Feminizm, kültür tarihini yapı-söküme uğratarak, insan yaşamının her katmanına damgasını vuran eril tahakkümü görünür kıldı. Öte yandan ekolojik ve sınıfsal mücadelelerin de zaman zaman cinsiyetçiliğe karşı verilen mücadeleyle kesiştiğini görüyoruz. Atomize olmamış, dayanışmacı ve müşterek bir siyasetin feminizmden öğrenmesi gerekenler nelerdir? Bir başka deyişle, 21. yüzyılın devrimci ufkunda feminizmin rolü nedir?

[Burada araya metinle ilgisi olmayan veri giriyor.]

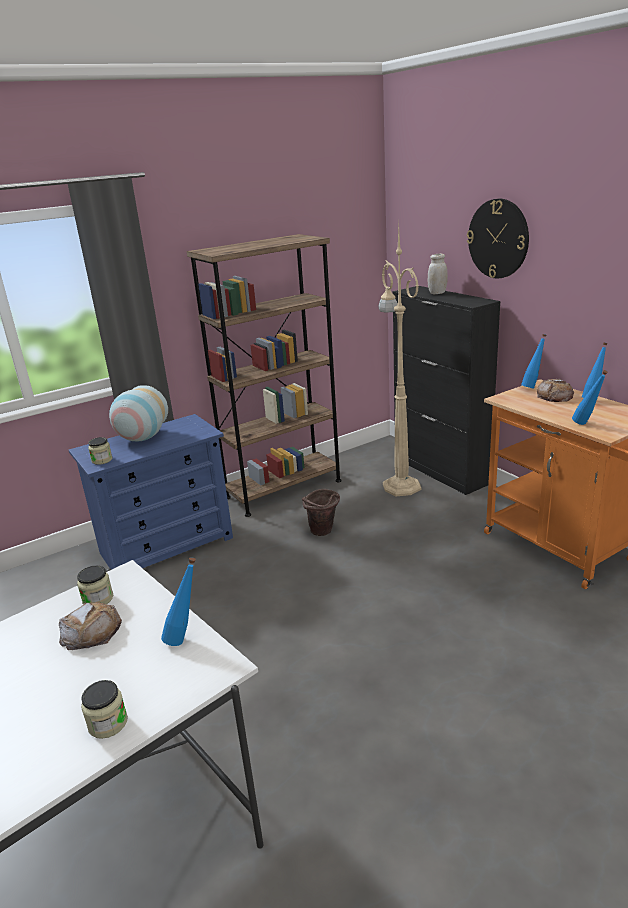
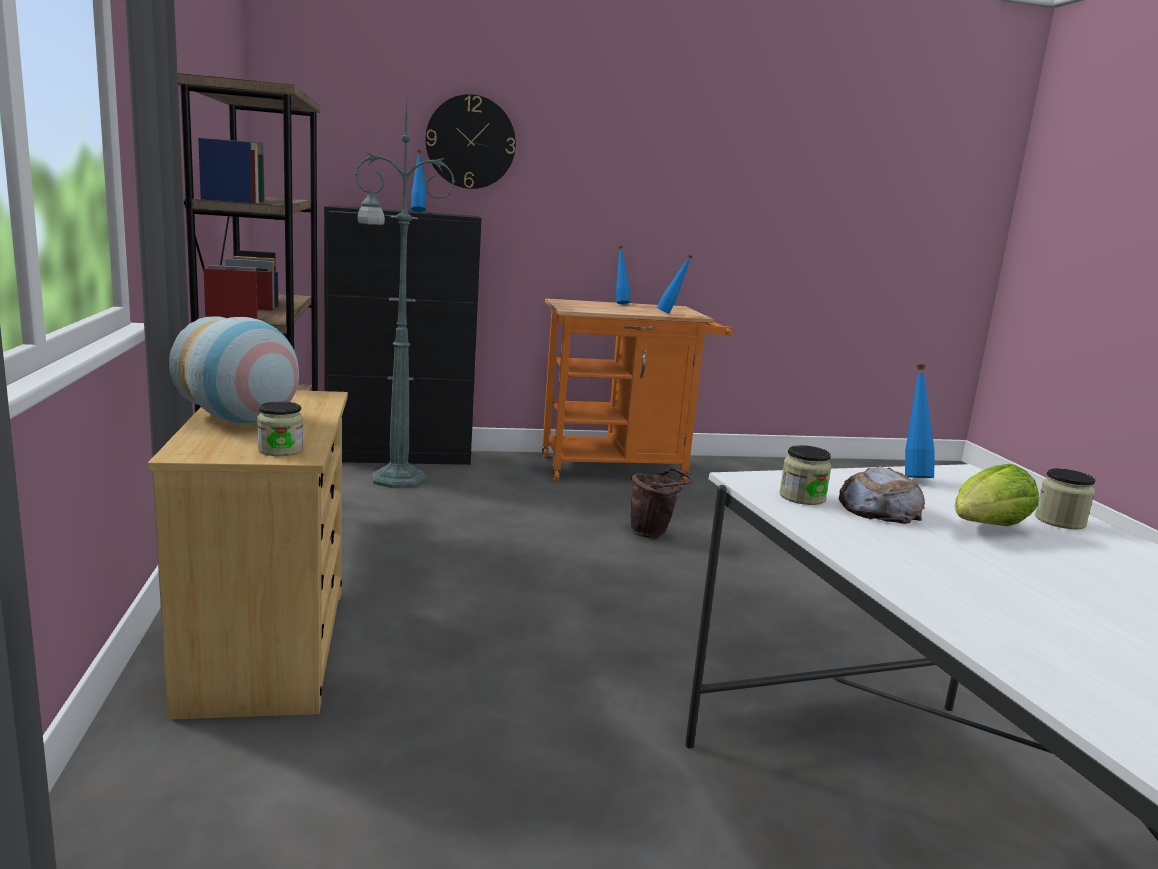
camera: 70 degrees left, 10 degrees down
blue dresser [69,414,233,570] -> beige dresser [148,390,348,720]
brown bucket [302,489,340,536] -> brown bucket moved to [631,467,693,539]
beige floor lamp [379,223,421,496] -> green floor lamp [355,100,455,488]
white jar [428,254,448,294] -> none
blue bottle [521,334,546,389] -> blue bottle moved to [411,150,426,212]
bread [537,379,574,402] -> none
none -> lettuce [955,464,1039,526]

Bu soruyla ilgili iki noktaya işaret etmek istiyorum. İlki, kapitalist toplumda eril tahakkümün yeri ve rolü; ikincisi ise feminizmin anti-kapitalist mücadeledeki konumu ve işlevi. Bana göre, eril tahakkümün kapitalist toplumda yapısal bir temeli bulunmakta. Bu temel, üreme ve üretim emeği arasındaki ana ayrımı da içine almaktadır. Bu doğrultuda kapitalizm, kadın ve erkeklere atanmış roller arasında keskin bir çizgi çizen ilk toplumdur, insanlığın ilk çağlarında bile bu atanan rollere uygun işlerin hepsi emek olarak görülmekteydi. Kapitalizm mutlak ve keskin bir şekilde ev içi emek ve ev dışında gerçekleşen emeğin arasına bir çizgi çekti ve evdeki emeği, meta üretiminin gerisinde bıraktı. Bu ayrımla, kapitalizme içkin cinsiyet ayrımı da kadının itaatkârlığını yaratmış oldu. Bu nedenle, kadının itaatkârlığına karşı mücadele, sınıf çatışmasını da kapsayan, anti-kapitalist bir mücadeleyi içermelidir. Düzgünce örgütlenmiş feminist ve ırkçılık karşıtı mücadele bir sınıf mücadelesidir. Sınıf çatışmasının sadece fabrika çalışanlarına has olduğunu düşünmek büyük bir yanılgı. Eğer sorunuzu yeniden şekillendirecek olursam; sınıf mücadelesi, geleneksel Marksist düşüncenin öngördüğünün aksine daha geniş kapsamlı ve farklıdır. Buna göre, sınıf mücadelesi feminist hale gelmeli ve üreme-üretim dikotomisini ele almalıdır. Ve feminizm de eğer, kendisini sadece kadınları iş hayatında yüksek mevkilere getirmenin bir aracı olarak görmüyorsa Marksist düşünceden nemalanmalıdır.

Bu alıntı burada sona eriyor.